* begin Stored data *
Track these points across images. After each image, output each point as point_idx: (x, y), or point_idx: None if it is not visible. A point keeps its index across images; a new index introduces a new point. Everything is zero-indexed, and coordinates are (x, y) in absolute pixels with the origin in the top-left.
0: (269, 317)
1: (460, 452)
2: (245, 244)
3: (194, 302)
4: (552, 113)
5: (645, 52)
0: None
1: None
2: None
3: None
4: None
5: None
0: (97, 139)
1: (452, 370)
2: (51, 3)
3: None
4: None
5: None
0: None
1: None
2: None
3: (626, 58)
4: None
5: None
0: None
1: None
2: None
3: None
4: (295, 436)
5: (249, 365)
* end Stored data *
Work instructions: Copy out every line of the data entries above without changing anything.

The answer:
Track these points across images. After each image, output each point as point_idx: (x, y), or point_idx: None if it is not visible. A point keeps its index across images; a new index introduces a new point. Everything is zero-indexed, and coordinates are (x, y) in absolute pixels with the origin in the top-left.
0: (269, 317)
1: (460, 452)
2: (245, 244)
3: (194, 302)
4: (552, 113)
5: (645, 52)
0: None
1: None
2: None
3: None
4: None
5: None
0: (97, 139)
1: (452, 370)
2: (51, 3)
3: None
4: None
5: None
0: None
1: None
2: None
3: (626, 58)
4: None
5: None
0: None
1: None
2: None
3: None
4: (295, 436)
5: (249, 365)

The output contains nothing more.